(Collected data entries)

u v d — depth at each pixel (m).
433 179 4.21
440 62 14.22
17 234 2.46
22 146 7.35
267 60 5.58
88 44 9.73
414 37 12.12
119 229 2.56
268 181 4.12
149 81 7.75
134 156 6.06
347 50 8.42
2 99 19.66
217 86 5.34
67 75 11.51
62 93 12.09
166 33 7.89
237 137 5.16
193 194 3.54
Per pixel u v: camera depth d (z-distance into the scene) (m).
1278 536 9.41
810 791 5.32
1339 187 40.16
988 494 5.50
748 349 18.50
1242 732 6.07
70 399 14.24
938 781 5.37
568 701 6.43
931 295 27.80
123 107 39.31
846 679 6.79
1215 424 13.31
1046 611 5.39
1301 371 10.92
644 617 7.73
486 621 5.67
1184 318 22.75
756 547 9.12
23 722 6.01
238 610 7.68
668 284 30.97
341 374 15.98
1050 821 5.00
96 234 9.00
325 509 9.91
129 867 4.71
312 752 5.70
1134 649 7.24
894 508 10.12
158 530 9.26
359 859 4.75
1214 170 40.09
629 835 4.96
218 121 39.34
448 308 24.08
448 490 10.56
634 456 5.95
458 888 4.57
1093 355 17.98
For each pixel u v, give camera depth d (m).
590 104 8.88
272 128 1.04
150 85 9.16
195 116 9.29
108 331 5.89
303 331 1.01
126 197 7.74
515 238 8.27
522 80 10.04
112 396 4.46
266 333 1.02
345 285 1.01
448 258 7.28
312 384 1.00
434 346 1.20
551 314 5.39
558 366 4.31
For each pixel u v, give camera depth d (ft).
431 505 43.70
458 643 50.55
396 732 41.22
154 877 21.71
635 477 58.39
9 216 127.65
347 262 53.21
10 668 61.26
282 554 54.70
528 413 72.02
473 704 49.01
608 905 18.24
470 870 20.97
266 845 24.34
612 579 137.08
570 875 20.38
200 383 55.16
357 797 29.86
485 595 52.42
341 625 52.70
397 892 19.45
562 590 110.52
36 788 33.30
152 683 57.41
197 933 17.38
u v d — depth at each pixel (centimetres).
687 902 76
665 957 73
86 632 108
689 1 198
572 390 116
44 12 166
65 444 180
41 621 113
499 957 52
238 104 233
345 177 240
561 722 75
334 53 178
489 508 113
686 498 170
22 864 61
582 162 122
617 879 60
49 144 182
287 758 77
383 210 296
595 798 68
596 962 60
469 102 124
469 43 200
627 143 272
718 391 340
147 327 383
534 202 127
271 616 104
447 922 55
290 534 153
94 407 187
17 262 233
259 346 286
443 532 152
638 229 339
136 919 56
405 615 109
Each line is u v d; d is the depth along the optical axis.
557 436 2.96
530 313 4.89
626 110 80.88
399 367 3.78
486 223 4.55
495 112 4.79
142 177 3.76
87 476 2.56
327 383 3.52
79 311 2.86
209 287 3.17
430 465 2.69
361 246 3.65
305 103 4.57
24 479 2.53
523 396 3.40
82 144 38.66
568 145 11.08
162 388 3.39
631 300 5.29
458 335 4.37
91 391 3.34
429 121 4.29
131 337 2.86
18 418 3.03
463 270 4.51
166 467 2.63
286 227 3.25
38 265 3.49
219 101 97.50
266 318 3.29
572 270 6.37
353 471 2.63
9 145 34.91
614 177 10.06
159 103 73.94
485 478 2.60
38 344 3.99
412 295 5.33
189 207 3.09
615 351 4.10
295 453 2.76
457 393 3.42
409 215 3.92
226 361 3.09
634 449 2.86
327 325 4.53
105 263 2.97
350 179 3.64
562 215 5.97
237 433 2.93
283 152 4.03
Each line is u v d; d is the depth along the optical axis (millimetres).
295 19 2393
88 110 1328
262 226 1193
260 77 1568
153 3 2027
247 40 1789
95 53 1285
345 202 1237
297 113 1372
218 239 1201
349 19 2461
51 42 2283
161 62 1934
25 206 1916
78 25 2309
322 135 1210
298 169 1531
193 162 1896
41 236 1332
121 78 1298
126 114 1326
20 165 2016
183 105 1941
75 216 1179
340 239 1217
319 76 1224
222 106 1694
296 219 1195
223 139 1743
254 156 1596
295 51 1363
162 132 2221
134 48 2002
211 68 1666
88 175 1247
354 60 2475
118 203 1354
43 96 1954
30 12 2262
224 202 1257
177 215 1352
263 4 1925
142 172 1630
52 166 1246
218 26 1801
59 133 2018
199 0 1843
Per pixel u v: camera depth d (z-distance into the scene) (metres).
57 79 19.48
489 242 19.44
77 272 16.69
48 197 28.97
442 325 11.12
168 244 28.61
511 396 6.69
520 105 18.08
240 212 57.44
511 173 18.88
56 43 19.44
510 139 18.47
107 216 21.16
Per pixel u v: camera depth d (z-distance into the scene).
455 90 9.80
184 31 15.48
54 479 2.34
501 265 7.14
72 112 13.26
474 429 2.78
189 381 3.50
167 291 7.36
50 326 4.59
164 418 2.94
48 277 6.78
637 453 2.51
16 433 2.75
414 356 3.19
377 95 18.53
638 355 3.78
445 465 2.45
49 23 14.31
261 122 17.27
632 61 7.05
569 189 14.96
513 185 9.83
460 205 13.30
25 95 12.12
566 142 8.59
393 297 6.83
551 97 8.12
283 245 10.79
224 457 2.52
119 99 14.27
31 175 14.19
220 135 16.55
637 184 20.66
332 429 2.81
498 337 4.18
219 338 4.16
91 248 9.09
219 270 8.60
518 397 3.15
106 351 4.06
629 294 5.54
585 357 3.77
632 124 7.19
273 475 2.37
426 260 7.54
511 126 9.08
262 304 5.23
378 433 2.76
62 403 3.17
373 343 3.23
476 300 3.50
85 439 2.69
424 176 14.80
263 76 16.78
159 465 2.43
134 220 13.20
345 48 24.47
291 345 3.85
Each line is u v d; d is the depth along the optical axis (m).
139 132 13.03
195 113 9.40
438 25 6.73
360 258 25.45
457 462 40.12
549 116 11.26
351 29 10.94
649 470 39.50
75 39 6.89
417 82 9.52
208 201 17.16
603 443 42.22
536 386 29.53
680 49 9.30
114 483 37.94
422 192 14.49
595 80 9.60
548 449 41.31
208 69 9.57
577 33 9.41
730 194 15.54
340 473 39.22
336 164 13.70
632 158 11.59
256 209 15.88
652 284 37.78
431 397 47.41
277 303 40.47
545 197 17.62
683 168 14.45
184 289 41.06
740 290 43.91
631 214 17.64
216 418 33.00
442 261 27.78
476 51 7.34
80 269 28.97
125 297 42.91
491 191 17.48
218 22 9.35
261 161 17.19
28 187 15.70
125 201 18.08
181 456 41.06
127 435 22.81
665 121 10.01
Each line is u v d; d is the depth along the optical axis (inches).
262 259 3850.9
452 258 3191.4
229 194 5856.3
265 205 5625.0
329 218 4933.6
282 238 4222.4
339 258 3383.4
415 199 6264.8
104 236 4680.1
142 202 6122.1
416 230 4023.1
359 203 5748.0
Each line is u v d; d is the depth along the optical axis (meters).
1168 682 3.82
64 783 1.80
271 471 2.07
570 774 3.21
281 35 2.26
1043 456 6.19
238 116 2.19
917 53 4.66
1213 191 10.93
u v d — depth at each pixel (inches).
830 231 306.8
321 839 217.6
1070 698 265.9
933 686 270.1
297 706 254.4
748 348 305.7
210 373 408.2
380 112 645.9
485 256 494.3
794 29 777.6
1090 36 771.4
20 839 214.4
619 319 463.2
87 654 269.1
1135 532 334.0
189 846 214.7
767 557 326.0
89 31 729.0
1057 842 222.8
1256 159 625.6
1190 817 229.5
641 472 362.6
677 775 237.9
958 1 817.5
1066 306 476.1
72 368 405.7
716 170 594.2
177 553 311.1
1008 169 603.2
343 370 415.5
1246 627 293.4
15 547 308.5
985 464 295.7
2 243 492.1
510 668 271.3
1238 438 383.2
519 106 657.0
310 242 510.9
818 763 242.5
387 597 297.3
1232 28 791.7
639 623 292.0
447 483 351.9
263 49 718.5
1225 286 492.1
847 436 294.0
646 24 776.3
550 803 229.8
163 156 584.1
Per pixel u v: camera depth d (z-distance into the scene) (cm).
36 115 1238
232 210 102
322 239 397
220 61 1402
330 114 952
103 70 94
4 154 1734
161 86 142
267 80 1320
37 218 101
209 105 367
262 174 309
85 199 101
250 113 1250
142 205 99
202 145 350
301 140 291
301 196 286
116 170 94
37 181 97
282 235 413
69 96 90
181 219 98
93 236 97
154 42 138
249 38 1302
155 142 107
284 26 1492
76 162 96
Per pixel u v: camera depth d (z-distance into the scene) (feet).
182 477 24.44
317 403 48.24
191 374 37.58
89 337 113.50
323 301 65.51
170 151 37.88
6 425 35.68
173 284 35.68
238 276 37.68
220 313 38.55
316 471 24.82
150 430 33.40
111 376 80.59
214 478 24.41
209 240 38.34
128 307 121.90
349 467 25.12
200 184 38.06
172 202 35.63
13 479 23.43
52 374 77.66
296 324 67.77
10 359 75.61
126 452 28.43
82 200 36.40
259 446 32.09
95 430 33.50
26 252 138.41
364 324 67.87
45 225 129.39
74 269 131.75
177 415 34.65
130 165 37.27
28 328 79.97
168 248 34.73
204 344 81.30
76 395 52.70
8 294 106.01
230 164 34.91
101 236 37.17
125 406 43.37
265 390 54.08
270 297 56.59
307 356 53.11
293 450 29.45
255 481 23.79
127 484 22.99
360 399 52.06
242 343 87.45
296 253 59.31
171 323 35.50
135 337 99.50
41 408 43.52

> Task description: Copy the records above exactly, beginning at the line that contains "271 616 104" and stopping after the line that contains "632 61 7.05".

> Response:
271 616 104
447 922 55
290 534 153
94 407 187
17 262 233
259 346 286
443 532 152
638 229 339
136 919 56
405 615 109
Each line is u v d; d is the depth along the optical axis.
557 436 2.96
530 313 4.89
626 110 80.88
399 367 3.78
486 223 4.55
495 112 4.79
142 177 3.76
87 476 2.56
327 383 3.52
79 311 2.86
209 287 3.17
430 465 2.69
361 246 3.65
305 103 4.57
24 479 2.53
523 396 3.40
82 144 38.66
568 145 11.08
162 388 3.39
631 300 5.29
458 335 4.37
91 391 3.34
429 121 4.29
131 337 2.86
18 418 3.03
463 270 4.51
166 467 2.63
286 227 3.25
38 265 3.49
219 101 97.50
266 318 3.29
572 270 6.37
353 471 2.63
9 145 34.91
614 177 10.06
159 103 73.94
485 478 2.60
38 344 3.99
412 295 5.33
189 207 3.09
615 351 4.10
295 453 2.76
457 393 3.42
409 215 3.92
226 361 3.09
634 449 2.86
327 325 4.53
105 263 2.97
350 179 3.64
562 215 5.97
237 433 2.93
283 152 4.03
Each line is u v d; d is the depth along the optical axis (millimetres).
295 19 2393
88 110 1328
262 226 1193
260 77 1568
153 3 2027
247 40 1789
95 53 1285
345 202 1237
297 113 1372
218 239 1201
349 19 2461
51 42 2283
161 62 1934
25 206 1916
78 25 2309
322 135 1210
298 169 1531
193 162 1896
41 236 1332
121 78 1298
126 114 1326
20 165 2016
183 105 1941
75 216 1179
340 239 1217
319 76 1224
222 106 1694
296 219 1195
223 139 1743
254 156 1596
295 51 1363
162 132 2221
134 48 2002
211 68 1666
88 175 1247
354 60 2475
118 203 1354
43 96 1954
30 12 2262
224 202 1257
177 215 1352
263 4 1925
142 172 1630
52 166 1246
218 26 1801
59 133 2018
199 0 1843
Per pixel u v: camera depth d (z-distance into the scene) (metres).
57 79 19.48
489 242 19.44
77 272 16.69
48 197 28.97
442 325 11.12
168 244 28.61
511 396 6.69
520 105 18.08
240 212 57.44
511 173 18.88
56 43 19.44
510 139 18.47
107 216 21.16
Per pixel u v: camera depth d (z-distance into the scene).
455 90 9.80
184 31 15.48
54 479 2.34
501 265 7.14
72 112 13.26
474 429 2.78
189 381 3.50
167 291 7.36
50 326 4.59
164 418 2.94
48 277 6.78
637 453 2.51
16 433 2.75
414 356 3.19
377 95 18.53
638 355 3.78
445 465 2.45
49 23 14.31
261 122 17.27
632 61 7.05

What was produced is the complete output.